L’opera di Maestro Martino e la sua cucina vennero dunque rimodulate, espanse e proiettate in una dimensione più compiutamente moderna grazie alla lettura messa in atto dall'umanista e primo direttore della Biblioteca Vaticana Bartolomeo Sacchi nel suo De honesta voluptate et valitudine. Un trattato che, in pieno spirito umanista, regalò al testo del cuoco ticinese una ben più vasta e solida struttura teorica. Il titolo stesso dell’opera di Sacchi ci suggerisce infatti gli intenti perseguiti dall’autore: trasformare il semplice ricettario martiniano in un'opera che sondasse anche gli aspetti più vari del vivere quotidiano, collegandoli al cibo, elargendo consigli di dietetica, di igiene alimentare e di stili di vita. «E’ proprio in questa prospettiva che un letterato umanista può occuparsi di argomenti quali il piacere del cibo».

L’operazione del Plàtina conferisce volutamente al Libro de arte coquinaria di Martino una perspicua valenza letteraria, ammiccando quindi a tutta quella cerchia di eruditi ed esigenti lettori che potevano accogliere favorevolmente la lettura del testo.
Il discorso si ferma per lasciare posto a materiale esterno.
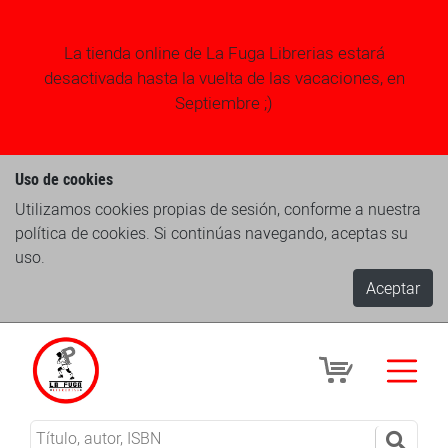
La tienda online de La Fuga Librerias estará
desactivada hasta la vuelta de las vacaciones, en
Septiembre ;)
Uso de cookies
Utilizamos cookies propias de sesión, conforme a nuestra
política de cookies. Si continúas navegando, aceptas su
uso.
Aceptar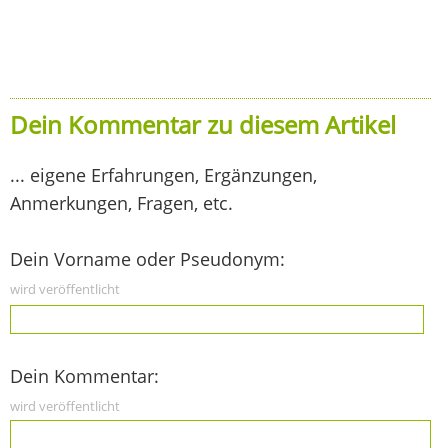
Dein Kommentar zu diesem Artikel
... eigene Erfahrungen, Ergänzungen,
Anmerkungen, Fragen, etc.
Dein Vorname oder Pseudonym:
wird veröffentlicht
Dein Kommentar:
wird veröffentlicht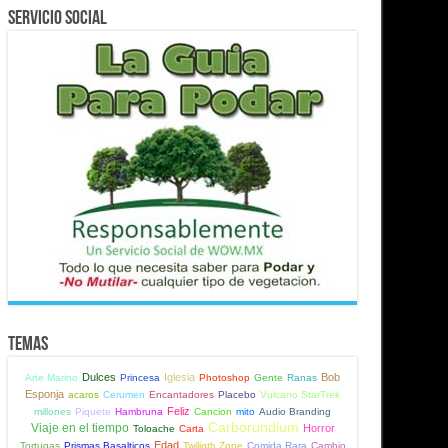
Servicio Social
Temas
Dulces
Iglesia
Bob
Arte Marino
Princesa
Photoshop
Gente
Ranas
Esponja
acaros
Cerumen
Encantadores
Placebo
Vulcano StarTrek
Feliz
millones
Piquete
Hambruna
Cancion
mito
Audio Branding
Carborundium
Viaje en el tiempo
Horror
Toloache
Carta
Edad
Tortugas
Prismas Basalticos
Twiligth Zone
Comida Rara
Cambio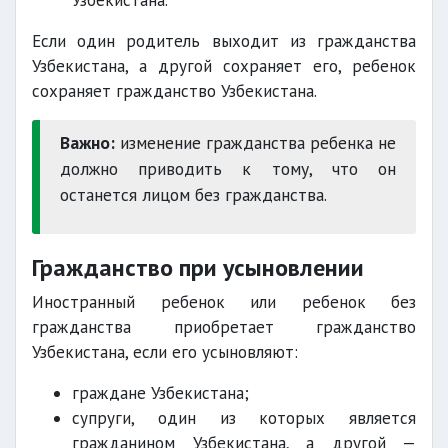
Узбекистана.
Если один родитель выходит из гражданства
Узбекистана, а другой сохраняет его, ребенок
сохраняет гражданство Узбекистана.
Важно:
изменение гражданства ребенка не
должно приводить к тому, что он
останется лицом без гражданства.
Гражданство при усыновлении
Иностранный ребенок или ребенок без
гражданства приобретает гражданство
Узбекистана, если его усыновляют:
граждане Узбекистана;
супруги, один из которых является
гражданином Узбекистана, а другой —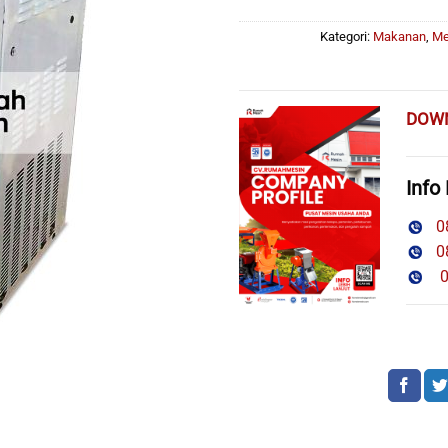
Kategori:
Makanan
,
Me
DOW
Info
08
08
08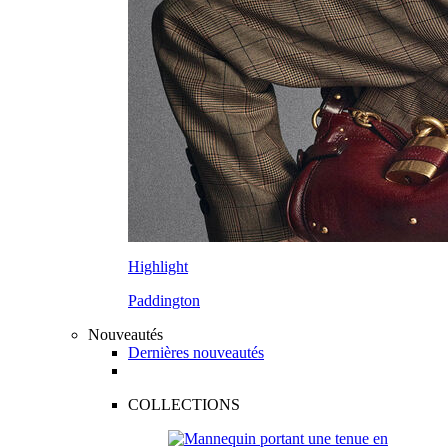
Highlight
Paddington
Nouveautés
Dernières nouveautés
COLLECTIONS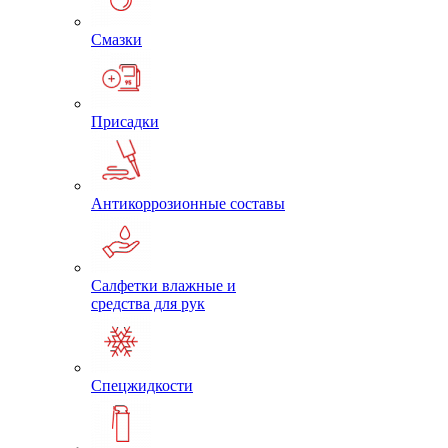
Смазки
Присадки
Антикоррозионные составы
Салфетки влажные и
средства для рук
Спецжидкости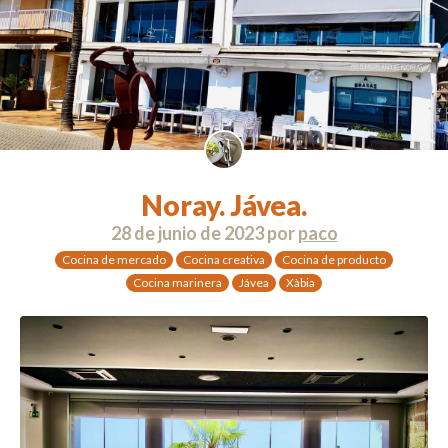
Noray. Jávea.
28 de junio de 2023
por
paco
Cocina de mercado
Cocina creativa
Cocina de producto
Cocina marinera
Jávea
Xàbia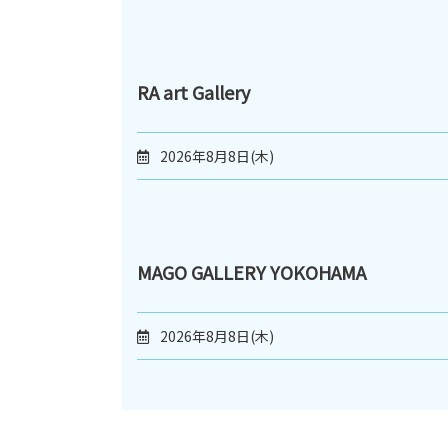
RA art Gallery
2026年8月8日(木)
MAGO GALLERY YOKOHAMA
2026年8月8日(木)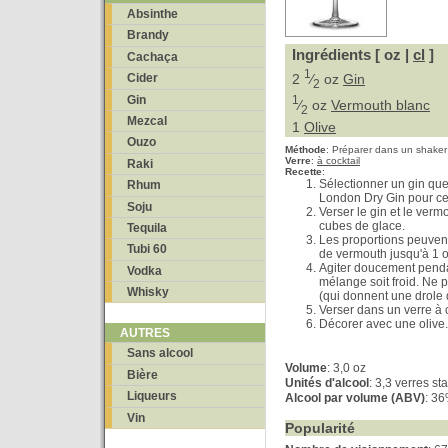
Absinthe
Brandy
Ingrédients [ oz |
cl
]
Cachaça
1
2
⁄
oz
Gin
Cider
2
Gin
1
⁄
oz
Vermouth blanc
2
Mezcal
1
Olive
Ouzo
Méthode
:
Préparer dans un shaker
Verre
:
à cocktail
Raki
Recette
:
Sélectionner un gin que
Rhum
London Dry Gin pour cet
Soju
Verser le gin et le ver
cubes de glace.
Tequila
Les proportions peuvent
Tubi 60
de vermouth jusqu'à 1 oz
Agiter doucement penda
Vodka
mélange soit froid. Ne pa
Whisky
(qui donnent une drole 
Verser dans un verre à c
Décorer avec une olive.
AUTRES
Sans alcool
Volume
: 3,0 oz
Bière
Unités d'alcool
: 3,3 verres s
Liqueurs
Alcool par volume (ABV)
: 3
Vin
Popularité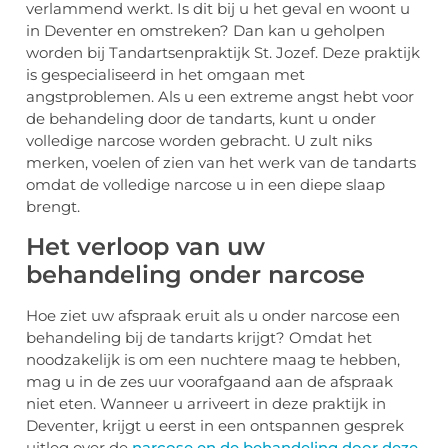
verlammend werkt. Is dit bij u het geval en woont u
in Deventer en omstreken? Dan kan u geholpen
worden bij Tandartsenpraktijk St. Jozef. Deze praktijk
is gespecialiseerd in het omgaan met
angstproblemen. Als u een extreme angst hebt voor
de behandeling door de tandarts, kunt u onder
volledige narcose worden gebracht. U zult niks
merken, voelen of zien van het werk van de tandarts
omdat de volledige narcose u in een diepe slaap
brengt.
Het verloop van uw
behandeling onder narcose
Hoe ziet uw afspraak eruit als u onder narcose een
behandeling bij de tandarts krijgt? Omdat het
noodzakelijk is om een nuchtere maag te hebben,
mag u in de zes uur voorafgaand aan de afspraak
niet eten. Wanneer u arriveert in deze praktijk in
Deventer, krijgt u eerst in een ontspannen gesprek
uitleg over de
narcose en de behandeling door deze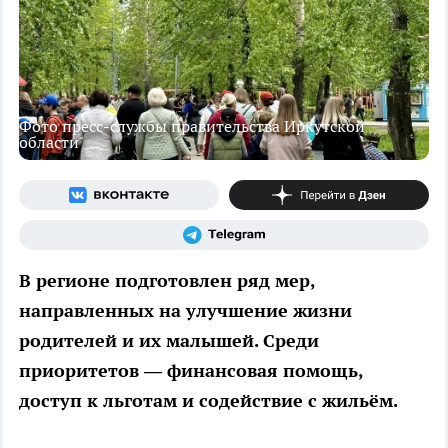
Фото пресс-службы правительства Иркутской
области
В регионе подготовлен ряд мер,
направленных на улучшение жизни
родителей и их малышей. Среди
приоритетов — финансовая помощь,
доступ к льготам и содействие с жильём.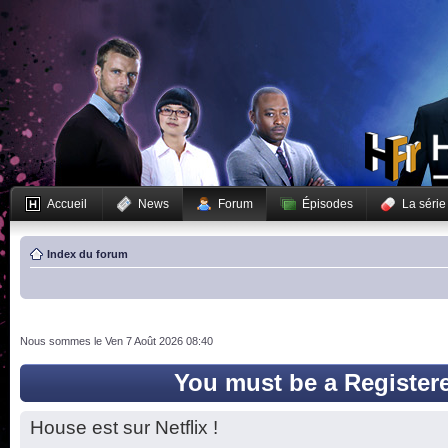
Accueil
News
Forum
Épisodes
La série
Index du forum
Nous sommes le Ven 7 Août 2026 08:40
You must be a Register
House est sur Netflix !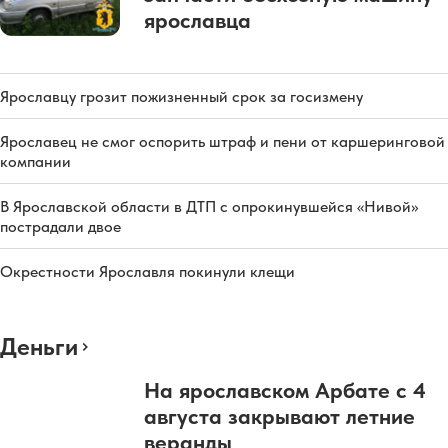
ярославца
Ярославцу грозит пожизненный срок за госизмену
Ярославец не смог оспорить штраф и пени от каршеринговой
компании
В Ярославской области в ДТП с опрокинувшейся «Нивой»
пострадали двое
Окрестности Ярославля покинули клещи
Деньги
На ярославском Арбате с 4
августа закрывают летние
веранды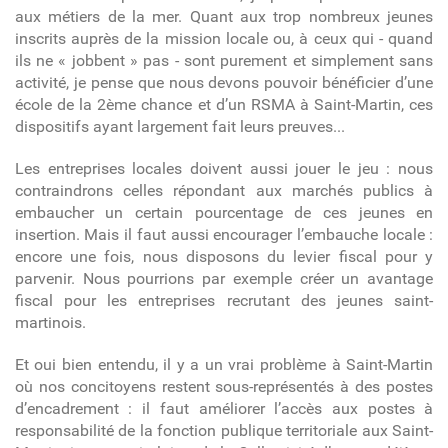
aux métiers de la mer. Quant aux trop nombreux jeunes
inscrits auprès de la mission locale ou, à ceux qui - quand
ils ne « jobbent » pas - sont purement et simplement sans
activité, je pense que nous devons pouvoir bénéficier d’une
école de la 2
ème
chance et d’un RSMA à Saint-Martin, ces
dispositifs ayant largement fait leurs preuves...
Les entreprises locales doivent aussi jouer le jeu :
nous
contraindrons celles répondant aux marchés publics à
embaucher un certain pourcentage de ces jeunes en
insertion. Mais il faut aussi encourager l’embauche locale :
encore une fois, nous disposons du levier fiscal pour y
parvenir. Nous pourrions par exemple créer un avantage
fiscal pour les entreprises recrutant des jeunes saint-
martinois.
Et oui bien entendu, il y a un vrai problème à Saint-Martin
où nos concitoyens restent sous-représentés à des postes
d’encadrement :
il faut améliorer l’accès aux postes à
responsabilité de la fonction publique territoriale aux Saint-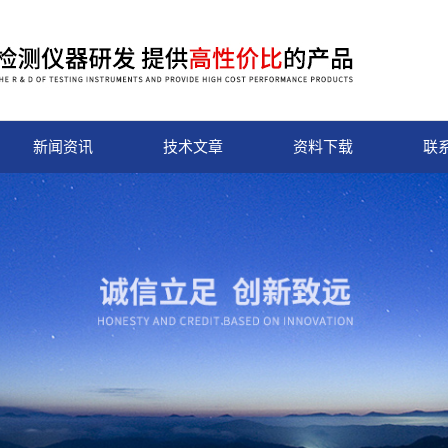
新闻资讯
技术文章
资料下载
联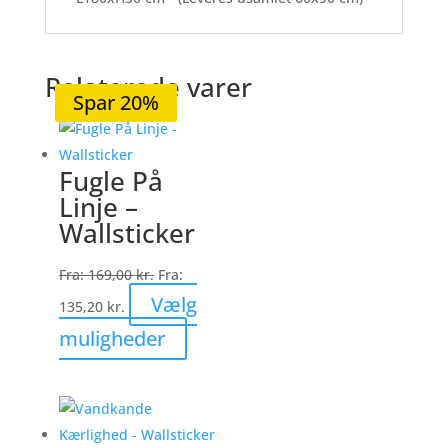
Relaterede varer
Spar 19%
Spar 20%
Spar 20%
Spar 20%
Spar 20%
Fugle På
Linje –
Wallsticker
Fra:
169,00
kr.
Fra:
Vælg
135,20
kr.
Dette
muligheder
vare
har
flere
varianter.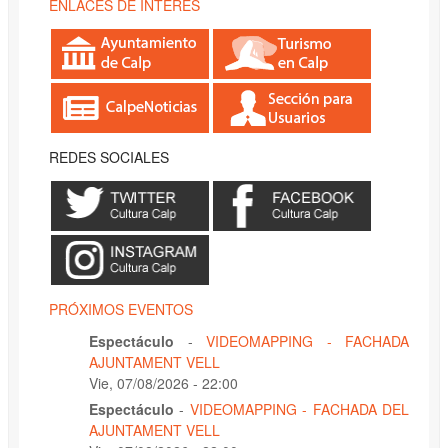
ENLACES DE INTERÉS
REDES SOCIALES
PRÓXIMOS EVENTOS
Espectáculo
-
VIDEOMAPPING - FACHADA
AJUNTAMENT VELL
Vie, 07/08/2026 - 22:00
Espectáculo
-
VIDEOMAPPING - FACHADA DEL
AJUNTAMENT VELL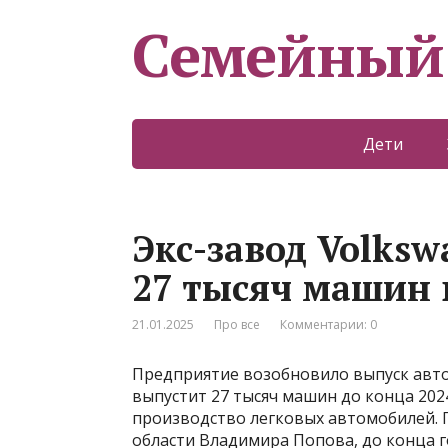
Семейный
Дети
Экс-завод Volksw
27 тысяч машин 
21.01.2025
Про все
Комментарии: 0
Предприятие возобновило выпуск авт
выпустит 27 тысяч машин до конца 20
производство легковых автомобилей. 
области Владимира Попова, до конца г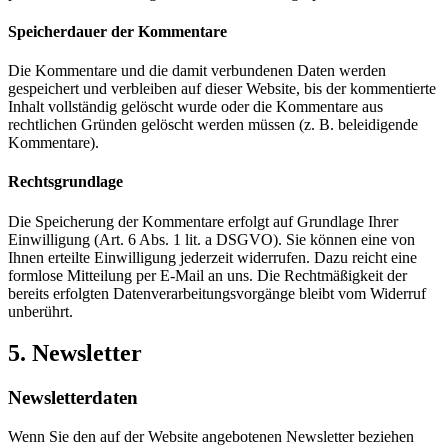
Speicherdauer der Kommentare
Die Kommentare und die damit verbundenen Daten werden
gespeichert und verbleiben auf dieser Website, bis der kommentierte
Inhalt vollständig gelöscht wurde oder die Kommentare aus
rechtlichen Gründen gelöscht werden müssen (z. B. beleidigende
Kommentare).
Rechtsgrundlage
Die Speicherung der Kommentare erfolgt auf Grundlage Ihrer
Einwilligung (Art. 6 Abs. 1 lit. a DSGVO). Sie können eine von
Ihnen erteilte Einwilligung jederzeit widerrufen. Dazu reicht eine
formlose Mitteilung per E-Mail an uns. Die Rechtmäßigkeit der
bereits erfolgten Datenverarbeitungsvorgänge bleibt vom Widerruf
unberührt.
5. Newsletter
Newsletter­daten
Wenn Sie den auf der Website angebotenen Newsletter beziehen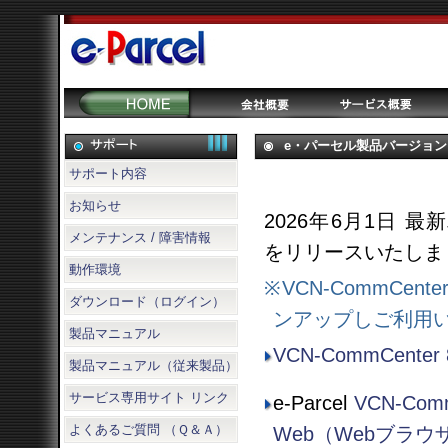
e・パーセル製品バージョンアップ情
サポート内容
お知らせ
2026年6月1日 
メンテナンス / 障害情報
をリリースいたしま
動作環境
※VCN-CommCen
ダウンロード（ログイン）
ンアップしご利用
製品マニュアル
VCN-CommCenter 8
製品マニュアル（従来製品）
サービス専用サイト リンク
e-Parcel
VCN-Com
よくあるご質問 （Ｑ＆Ａ）
Web（Webブラウ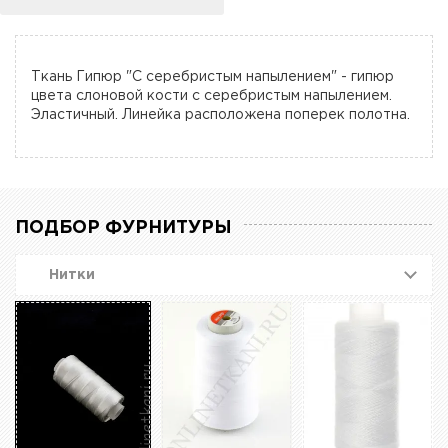
Ткань Гипюр "С серебристым напылением" - гипюр
цвета слоновой кости с серебристым напылением.
Эластичный. Линейка расположена поперек полотна.
ПОДБОР ФУРНИТУРЫ
Нитки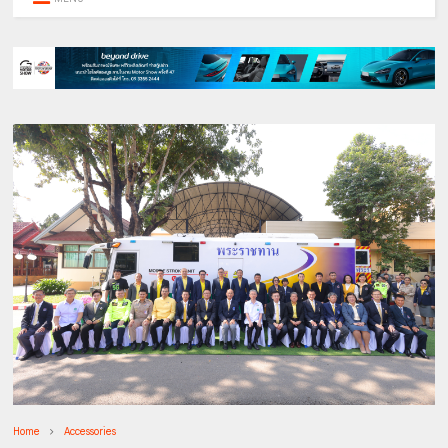
Home
Accessories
Il cremonese traduce in latino le ricette del collega in maniera didascalica, imbellendole di aneddoti e digressioni nei quali si coglie tutto lo spirito umanista dell’autore, fine osservatore dei costumi del tempo. Il modello culturale di riferimento è ovviamente quello classico, greco e latino: gli scritti culinari di Varrone, Catone, Columella, Celio Apicio sono presi a paradigma per elaborare il trattato e presentarlo ai posteri, indicando agli uomini «la via della buona salute e del vitto sano, rispondente ad una vita decorosa ispirata al decor latino».

L’uomo deve attenzionare le varie tipologie di cibi da consumare, preferire quelle che si addicono maggiormente ai propri gusti e porre un occhio di riguardo alla teoria ippocratica dei quattro umori corporei, al fine di modellare la natura degli alimenti sull’umore prevalente. Il trattato di Bartolomeo Sacchi riscosse molto successo sin dalla prima edizione romana e si impose velocemente anche in Svizzera, Francia e Germania. Il De honesta voluptate et valitudine travalicò l’idea stessa di semplice ricettario di cucina, l’intellighenzia culturale europea si dimostrò pronta ad accogliere questa epocale rinascenza culinaria.